- **Text under study**:
----
Travels With Myself

A Personalized Periodic Update, just for my family and friends, of the Ongoing Adventures of Your Favorite World Traveler

Location: Budapest, Hungary

After nearly 30 years in the financial industry in the US (mostly California and New Mexico), I decided it was time for my second life. I sold my house, sold my car, sold all my furniture, took a TEFL course and moved to Budapest to teach Business English to the business people of Hungary. Amazing mid-life change! I taught for about eight years, then pretty much retired. Since then I have traveled extensively, and have been to nearly 75 countries. I have had six books published, mostly about my travels - see my author's page on I have made friends all over the world. Becoming an expat is the best move I ever made and I plan to continue my travels indefinitely. Come join me on this blog and enjoy the places I've been and the people I've met in the past and present and hopefully will meet in the future.

Monday, December 14, 2009

So Long, Nepal!
----
- **Given data**:
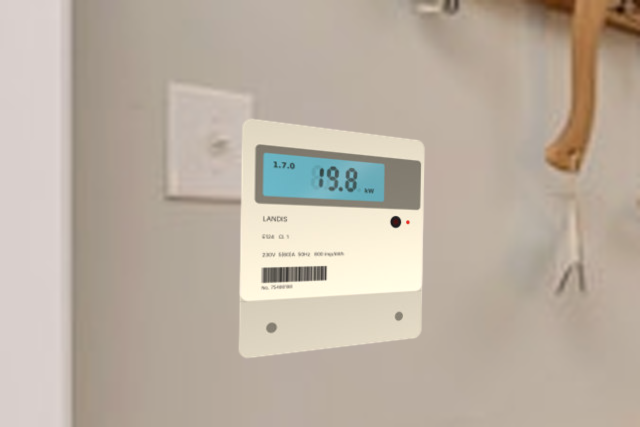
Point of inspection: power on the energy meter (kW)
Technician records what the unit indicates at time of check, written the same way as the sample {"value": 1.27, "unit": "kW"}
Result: {"value": 19.8, "unit": "kW"}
----
- **Prompt**: Decide whether each statement agrees with the travel blog, giving yes or no and quoting the words that settle it: 1. The writer taught Business English in Budapest for about eight years. 2. The writer's career in the financial industry was spent mostly in Texas. 3. The writer has had ten books published. Work only from the travel blog and bring in nothing from elsewhere.

- **Result of this exercise**:
1. Yes: "I taught for about eight years, then pretty much retired."
2. No: "After nearly 30 years in the financial industry in the US (mostly California and New Mexico)"
3. No: "I have had six books published"